2. Building with Vulkan, technically, succeeded - but it freezes (or is ridiculously slow) while trying to ingest/generate tokens.
3. 7 threads appears to be the sweet spot. Using -1 (auto), it was ridiculously slow (maybe trying to use small cores which aren’t available?)
4. My Orion O6 is in the Radxa AI Kit case. I haven’t placed a copper plate to make better contact with the heatsink yet, so it runs a little hot (CPU B1 @ ~65C). Power consumption (according to my USB-C charger) is around ~20W when running (20V, 1A).

Benchmarks

/llama-bench -t 7 -m ../../../models/Qwen_Qwen3-30B-A3B-Q4_K_M.gguf      
| model                          |       size |     params | backend    | threads |            test |                  t/s |
| ------------------------------ | ---------: | ---------: | ---------- | ------: | --------------: | -------------------: |
| qwen3moe 30B.A3B Q4_K - Medium |  17.35 GiB |    30.53 B | CPU        |       7 |           pp512 |         23.31 ± 0.07 |
| qwen3moe 30B.A3B Q4_K - Medium |  17.35 GiB |    30.53 B | CPU        |       7 |           tg128 |         16.13 ± 0.08 |

build: cb9178f8 (5857)

# NOTE: Too slow, so only did one repeat.
./llama-bench -t 7 -m ../../../models/Qwen_Qwen3-32B-Q4_K_M.gguf -r 1
| model                          |       size |     params | backend    | threads |            test |                  t/s |
| ------------------------------ | ---------: | ---------: | ---------- | ------: | --------------: | -------------------: |
| qwen3 32B Q4_K - Medium        |  18.40 GiB |    32.76 B | CPU        |       7 |           pp512 |          3.90 ± 0.00 |
| qwen3 32B Q4_K - Medium        |  18.40 GiB |    32.76 B | CPU        |       7 |           tg128 |          1.95 ± 0.00 |

build: cb9178f8 (5857)

# NOTE: Too slow, so only did one repeat.
./llama-bench -t 7 -m ../../../models/Hunyuan-A13B-Instruct-Q4_K_M.gguf -r 1
| model                          |       size |     params | backend    | threads |            test |                  t/s |
| ------------------------------ | ---------: | ---------: | ---------- | ------: | --------------: | -------------------: |
| hunyuan-moe A13B Q4_K - Medium |  45.43 GiB |    80.39 B | CPU        |       7 |           pp512 |          6.65 ± 0.00 |
| hunyuan-moe A13B Q4_K - Medium |  45.43 GiB |    80.39 B | CPU        |       7 |           tg128 |          3.71 ± 0.00 |

build: cb9178f8 (5857)

For anyone interested, here’s an example of Qwen3 A3B:30B without NEON/SIMD.

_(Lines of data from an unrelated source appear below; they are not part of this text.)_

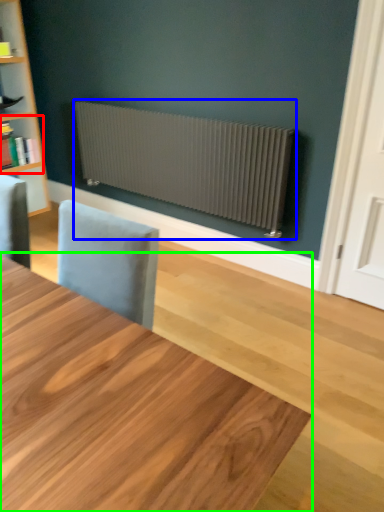
Question: Which object is positioned farthest from shelf (highlighted by a red box)? Select from radiator (highlighted by a blue box) and table (highlighted by a green box).

Choices:
 (A) radiator
 (B) table

Answer: (B)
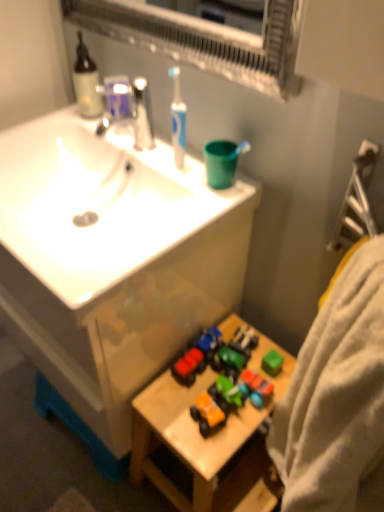
Question: In terms of size, does matte silver faucet at upper center appear bigger or smaller than matte plastic toy car at center, which appears as the first toy when viewed from the left?

Choices:
 (A) small
 (B) big

Answer: (B)

Question: From their relative heights in the image, would you say matte silver faucet at upper center is taller or shorter than matte plastic toy car at center, the fourth toy from the right?

Choices:
 (A) tall
 (B) short

Answer: (A)

Question: Which of these objects is positioned farthest from the matte silver faucet at upper center?

Choices:
 (A) matte plastic toy car at center, the fourth toy from the right
 (B) white soft towel at right
 (C) orange matte toy car at lower center, which appears as the second toy when viewed from the left
 (D) green matte toy car at lower center, the first toy from the right
 (E) white glossy sink at upper left

Answer: (B)

Question: Which is nearer to the rubberized plastic toy car at center, which ranks as the 3th toy in left-to-right order?

Choices:
 (A) translucent glass soap dispenser at upper left
 (B) matte silver faucet at upper center
 (C) white glossy sink at upper left
 (D) green matte toy car at lower center, the first toy from the right
 (E) wooden toy at lower right

Answer: (D)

# NOTE: Built WITHOUT NEON/SIMD
./llama-bench -t 7 -m ../../../models/Qwen_Qwen3-30B-A3B-Q4_K_M.gguf
| model                          |       size |     params | backend    | threads |            test |                  t/s |
| ------------------------------ | ---------: | ---------: | ---------- | ------: | --------------: | -------------------: |
| qwen3moe 30B.A3B Q4_K - Medium |  17.35 GiB |    30.53 B | CPU        |       7 |           pp512 |         14.85 ± 0.03 |
| qwen3moe 30B.A3B Q4_K - Medium |  17.35 GiB |    30.53 B | CPU        |       7 |           tg128 |         12.41 ± 0.01 |

build: cb9178f8 (5857)

Just a small update on the status of Llama.cpp with Orion O6 + Vulkan:

Technically, Vulkan can “kind of” work. But it’s far slower than CPU.

I found that tweaking:

1. The -ngl parameter to zero (llama-bench defaults to 99) so that no layers are offloaded and…
2. The -b(atch) parameter to a low number (e.g. 16)

I was able to successfully run llama-bench. Performance is far below CPU though. For example, Qwen3-32B sat at around 2 t/s for Prompt Processing and Token Gen was around 1.1 t/s or something. Versus CPU which is around 4 t/s and 2 t/s.

This was tested using the Radxa Debian Image, so perhaps there are system config tweaks that can improve performance. Maybe it’s related to the UMA architecture and how the GPU is allowed to access the shared memory?

So are you more satisfied using this quant?

I’m actually really impressed by the latest Qwen3-30B-A3B released on 2025-07-25:

https://huggingface.co/bartowski/Qwen_Qwen3-30B-A3B-Instruct-2507-GGUF

In terms of Q4_K_M, I went with that quant because it seems to be a good trade-off in terms of perplexity loss and performance. In my experience, for simple queries, Q4 is typically good enough.

If we go for larger quants:

1. It would require more RAM.
2. Token generation would be slower (e.g. a Q8 would probably halve token generation performance due to RAM bandwidth constraints on the O6).

That said, the NPU natively supports INT8, so it might be worth using a Q8 if the NPU ever becomes supported (would likely speed up Prompt Processing a lot).

There is also an ALIGNED_INT4 type in the NPU source-code, so it might be that INT4 is supported too (for efficient Prompt Processing of Q4 quants). I’m not confident on this though - if someone might be able to verify that’s the case, would appreciate it.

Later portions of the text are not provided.